〈私〉というのは、完璧な映像が映し出されている水面を揺るがす唯一の原因です。
それは一般的に「エゴ」や「自我」と呼ばれるものですが、実在しない幻想に名前をつける必要などないので、〈私〉と呼ぶことにします。
〈私〉というのは、あなたの間違った思い込みに過ぎず、本当はどこにも存在しないので、〈私〉が立てている水面の波も、本当はどこにも存在していません。
「あるように見えるけれど、本当はない」
というのは、理解しにくいかもしれませんが、それはいわば、
「本当にそこにあるように見えるけれど、実際には実在しない、蜃気楼のようなもの」
と考えていただければ、少し理解しやすいでしょうか。
〈私〉がいると、本当は存在しない不足や不安がそこら中に見えるようになってしまいます。
〈私〉のいない完璧な世界では、すべてが完璧で、不完全なものなど何もありません。
ですが、〈私〉が水面の中で完璧な世界のあちらこちらをいじりまわしてしまうと、水面が波立って、その完璧性が見えなくなってしまうのです。
そこには、本当は、完璧な鳥という存在がいるだけなのに、〈私〉には鳥の全体像が見えないので、足という限られた一部分だけを見て、
- 「これは空を飛ぶことができない不完全な存在だ」
- 「空を飛べるようになる方法を考えなければ」
などと、事実ではないことに騒ぎ出してしまうのです。
あなたが今、
「私には〇〇が足りないから、〇〇を引き寄せて幸せになりたい」
と思っているのも、この〈私〉の幻想のせいであって、本当はあなたには、足りないものなど何もないのです。
これもまた、今の段階では少しわかりにくい概念かもしれませんが、鳥という全体像が見えたときには、足という一部分だけを見ていたときの感覚が誤りだったことがハッキリと分かるように、
「全体が見渡せる、あなたの本来の立ち位置に戻れば」
すべては明確になります。
大切な理解を積み重ね、浸透させることによって、その幻想の不足や不安や不満を生み出している〈私〉という幻想が薄れてくると、あなたが見ている世界はどのように変わるでしょうか?
まず、あらゆることが、とてもシンプルになってきます。
すべてが完璧であることがわかると、考える必要のあることがなくなってくるのです。
- 計算する必要も
- 予測する必要も
- 心配する必要も
何もありません。
「すべては、行為者なしに、ただそれ自体で自然と、完璧に起こっているのだ」
ということがわかるようになるので、ただ自然に、完璧に流れていく世界の出来事を、ただ手放しに安心して、穏やかな気持で見ていられるようになるのです。
すると、あれこれ考えたり、行動したりして水面を揺るがせてしまう〈私〉という幻想は、ますます薄れていき、あなたの世界は、どんどん至福と平安に満たされていくことになります。
〈私〉がいたために生み出されてしまっていた、おかしな幻想の数々が消えていくと、
「望んでいるのに引き寄せられない」
というおかしなことも、なくなっていきます。
「お腹が空いた。
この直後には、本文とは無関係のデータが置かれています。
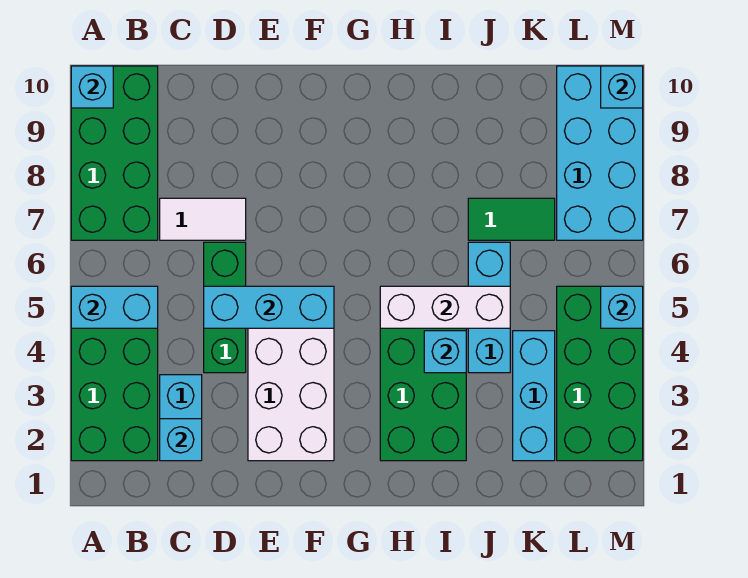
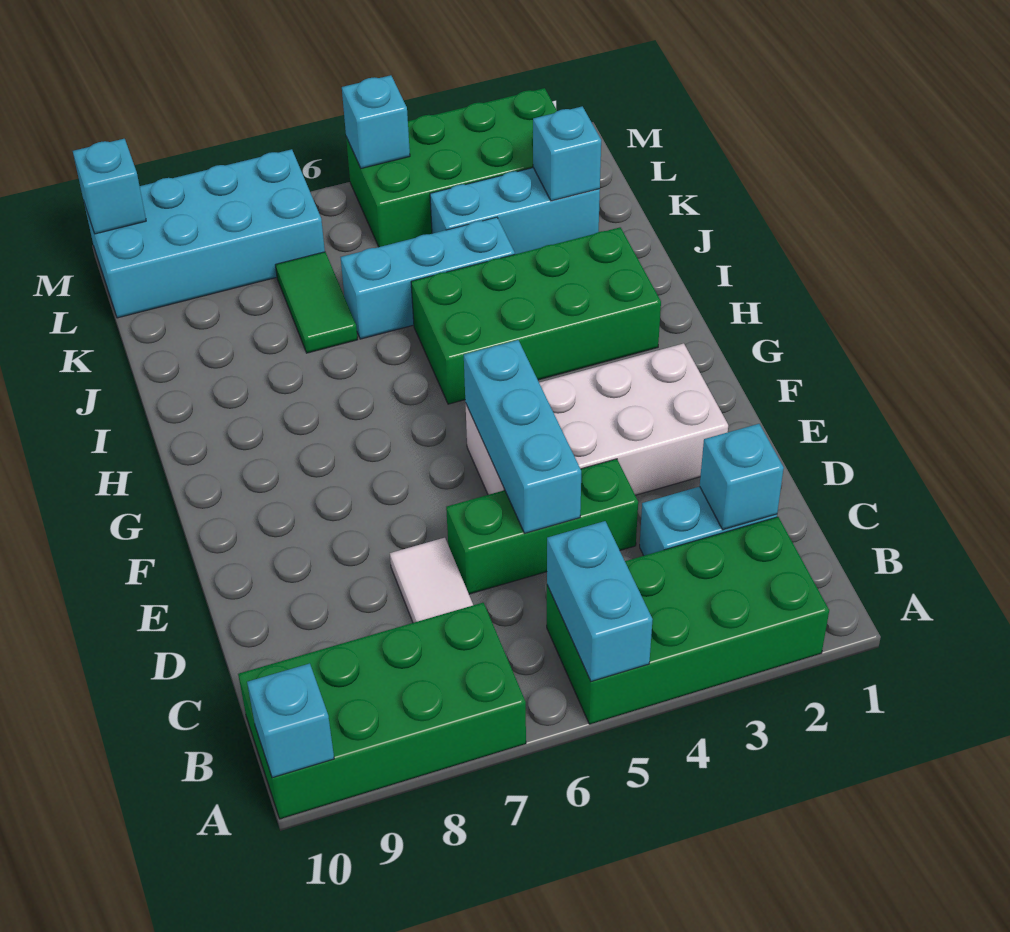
white brick H5:J5 level 2 -> none
cyan brick I4 level 2 -> cyan brick K2 level 2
何かを食べたい」
というのは、食事という概念の現れの一部であるだけなので、その後には、
「何かを食べる」
が続くのが、当たり前の、自然の流れというものです。
〈私〉がいなくなれば、ただ当たり前のことが、当たり前に起こるようになっていく、ただそれだけのことなのです。
「引き寄られない」がなくなれば、「引き寄せ」という概念そのものもなくなっていきます。
自然と湧き上がった思いの全ては、ただ自然と形になっていくのですから、「引き寄せ」などという概念が存在する余地はなくなるのです。
そうやって、〈私〉がいなくなっていくと、自然な完璧性が徐々に現れてきます。
正確には「現れてくる」のではなく、
「それを覆い隠していた邪魔なフィルターが取り除かれて、ずっとそこにあった完璧性が、ありのままに見えるようになる」
ということです。
その世界は、本当に澄み切っていて、穏やかで、至福に満ちた、ClearでCalmな世界です。
あなたの世界は、今この瞬間も、至福と平安に満ちた、ClearでCalmな世界であり続けています。